**Assignment:**
The answer must be a single number: the count of lines in the data below that hold the word "right".

──────── Records provided

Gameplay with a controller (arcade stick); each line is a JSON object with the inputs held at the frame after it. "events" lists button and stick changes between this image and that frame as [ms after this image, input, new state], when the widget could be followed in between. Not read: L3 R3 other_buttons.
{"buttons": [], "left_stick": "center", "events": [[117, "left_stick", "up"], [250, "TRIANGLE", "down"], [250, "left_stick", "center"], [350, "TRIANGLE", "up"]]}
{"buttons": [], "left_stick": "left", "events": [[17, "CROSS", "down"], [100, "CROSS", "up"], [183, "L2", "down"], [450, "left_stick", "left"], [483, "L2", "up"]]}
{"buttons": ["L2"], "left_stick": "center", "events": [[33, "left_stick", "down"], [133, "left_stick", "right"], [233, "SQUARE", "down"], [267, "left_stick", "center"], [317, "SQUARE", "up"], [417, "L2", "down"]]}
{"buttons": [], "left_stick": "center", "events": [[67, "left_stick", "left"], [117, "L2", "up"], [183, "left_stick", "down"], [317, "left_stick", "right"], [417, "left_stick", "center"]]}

────────────────

**Completed exercise:**
2